Passage shown:
+ + + +

# What came to visit last night? (tracks photos)



## B.Jarvinen (Jul 12, 2014)

Saw these at my camp this a.m., just wondering what critter they might be?


----------



## reddog1 (Jan 24, 2009)

Looks like red squirrel to me


----------



## Wolverick (Dec 11, 2008)

Mouse


----------



## miruss (Apr 18, 2003)

Red squirrel or chipmunk !







https://www.google.com/search?q=red...BAgEEAE&biw=1908&bih=935#imgrc=gYWjKDJCpa20QM:
https://www.google.com/search?clien...1041.0j8......0....1..gws-wiz-img.G753Tnp_AiY


----------



## Martin Looker (Jul 16, 2015)

Could also be a flying squirrel


----------



## B.Jarvinen (Jul 12, 2014)

+ + + +

Tasks to perform:
1) Repeat word for word the stretch of the tracks thread from "# What came" through "(Jan 24, 2009)".
2) In the tracks thread, what animal does Wolverick name as the maker of the tracks?
3) Carry the forum thread about the overnight tracks on from where it stops by writing the post that follows the final B.Jarvinen heading.

Collection entries:
+ + + +

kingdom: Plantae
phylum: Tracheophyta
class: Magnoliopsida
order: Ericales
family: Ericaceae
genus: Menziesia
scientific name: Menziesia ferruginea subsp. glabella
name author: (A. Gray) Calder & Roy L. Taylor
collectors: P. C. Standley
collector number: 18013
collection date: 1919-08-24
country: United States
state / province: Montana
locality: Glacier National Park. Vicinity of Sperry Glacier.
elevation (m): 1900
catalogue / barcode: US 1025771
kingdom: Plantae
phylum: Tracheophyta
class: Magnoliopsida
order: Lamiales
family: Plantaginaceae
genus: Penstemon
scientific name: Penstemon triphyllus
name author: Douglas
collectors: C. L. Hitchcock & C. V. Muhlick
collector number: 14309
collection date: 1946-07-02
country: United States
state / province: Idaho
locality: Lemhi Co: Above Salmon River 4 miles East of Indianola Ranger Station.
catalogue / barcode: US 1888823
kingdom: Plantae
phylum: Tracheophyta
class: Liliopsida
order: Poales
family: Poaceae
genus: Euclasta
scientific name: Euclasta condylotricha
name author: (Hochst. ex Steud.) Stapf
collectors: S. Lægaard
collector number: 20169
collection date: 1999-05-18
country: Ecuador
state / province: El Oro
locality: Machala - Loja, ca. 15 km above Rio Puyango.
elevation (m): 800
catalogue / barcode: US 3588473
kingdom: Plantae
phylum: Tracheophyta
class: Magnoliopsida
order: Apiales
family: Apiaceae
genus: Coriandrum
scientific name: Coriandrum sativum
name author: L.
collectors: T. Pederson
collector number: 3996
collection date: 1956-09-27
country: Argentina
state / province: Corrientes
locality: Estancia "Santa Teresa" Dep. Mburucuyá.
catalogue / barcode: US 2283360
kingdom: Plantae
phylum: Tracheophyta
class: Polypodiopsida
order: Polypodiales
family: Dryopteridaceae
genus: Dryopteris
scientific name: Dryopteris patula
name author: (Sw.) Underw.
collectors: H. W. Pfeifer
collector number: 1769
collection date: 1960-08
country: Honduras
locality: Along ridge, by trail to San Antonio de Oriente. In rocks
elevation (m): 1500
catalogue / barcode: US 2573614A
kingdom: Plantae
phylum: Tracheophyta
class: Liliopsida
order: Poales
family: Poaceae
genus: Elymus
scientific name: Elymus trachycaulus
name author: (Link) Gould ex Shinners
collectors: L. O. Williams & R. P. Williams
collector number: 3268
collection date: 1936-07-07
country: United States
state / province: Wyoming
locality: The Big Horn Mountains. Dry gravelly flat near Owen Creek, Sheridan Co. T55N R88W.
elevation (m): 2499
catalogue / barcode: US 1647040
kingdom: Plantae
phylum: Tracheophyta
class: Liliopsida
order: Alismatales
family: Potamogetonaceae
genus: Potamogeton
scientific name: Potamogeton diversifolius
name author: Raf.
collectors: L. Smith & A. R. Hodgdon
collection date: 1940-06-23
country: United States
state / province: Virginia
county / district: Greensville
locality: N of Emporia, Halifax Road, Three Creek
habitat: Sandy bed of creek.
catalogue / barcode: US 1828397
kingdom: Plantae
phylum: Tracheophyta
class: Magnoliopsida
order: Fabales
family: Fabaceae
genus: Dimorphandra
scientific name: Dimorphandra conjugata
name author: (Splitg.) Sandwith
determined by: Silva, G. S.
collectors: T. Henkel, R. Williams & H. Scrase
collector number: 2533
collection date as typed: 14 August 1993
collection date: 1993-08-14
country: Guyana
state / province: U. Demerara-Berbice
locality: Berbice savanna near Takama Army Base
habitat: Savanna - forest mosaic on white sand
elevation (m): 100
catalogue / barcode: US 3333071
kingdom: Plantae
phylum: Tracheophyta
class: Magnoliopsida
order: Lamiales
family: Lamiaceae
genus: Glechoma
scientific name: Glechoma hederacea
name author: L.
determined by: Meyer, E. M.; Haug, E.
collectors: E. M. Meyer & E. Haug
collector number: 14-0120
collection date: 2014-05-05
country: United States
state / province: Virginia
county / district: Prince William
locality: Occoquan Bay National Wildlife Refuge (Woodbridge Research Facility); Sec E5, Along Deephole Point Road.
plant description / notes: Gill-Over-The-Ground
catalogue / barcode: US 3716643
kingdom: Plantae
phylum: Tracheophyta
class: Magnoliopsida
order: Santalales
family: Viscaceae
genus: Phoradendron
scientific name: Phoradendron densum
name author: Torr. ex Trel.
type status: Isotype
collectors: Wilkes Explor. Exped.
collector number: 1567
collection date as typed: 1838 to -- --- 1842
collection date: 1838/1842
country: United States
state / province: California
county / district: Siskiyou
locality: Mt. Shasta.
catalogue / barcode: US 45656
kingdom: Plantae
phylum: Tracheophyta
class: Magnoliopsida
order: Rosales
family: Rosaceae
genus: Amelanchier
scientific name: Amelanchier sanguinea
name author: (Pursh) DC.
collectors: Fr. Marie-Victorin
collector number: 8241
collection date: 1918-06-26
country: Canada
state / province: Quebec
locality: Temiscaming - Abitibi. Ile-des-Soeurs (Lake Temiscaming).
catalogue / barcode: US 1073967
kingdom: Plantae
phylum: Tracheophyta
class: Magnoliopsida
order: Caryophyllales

+ + + +

Results of the tasks:
1)
# What came to visit last night? (tracks photos)



## B.Jarvinen (Jul 12, 2014)

Saw these at my camp this a.m., just wondering what critter they might be?


----------



## reddog1 (Jan 24, 2009)

2) A mouse.

3)
Red Squirrel makes the most sense, here in Alger County, though I have not had any chirp at me right here. Chipmunk also possible. The early, thin snows are nice for pondering this kinda thing. 

Normally this time of year, mice are trying to move into the engine compartment of my truck almost every day. But then usually I am parked near logging slash, which probably boosts their population temporarily. No slash on this site though. 

Thanks everyone.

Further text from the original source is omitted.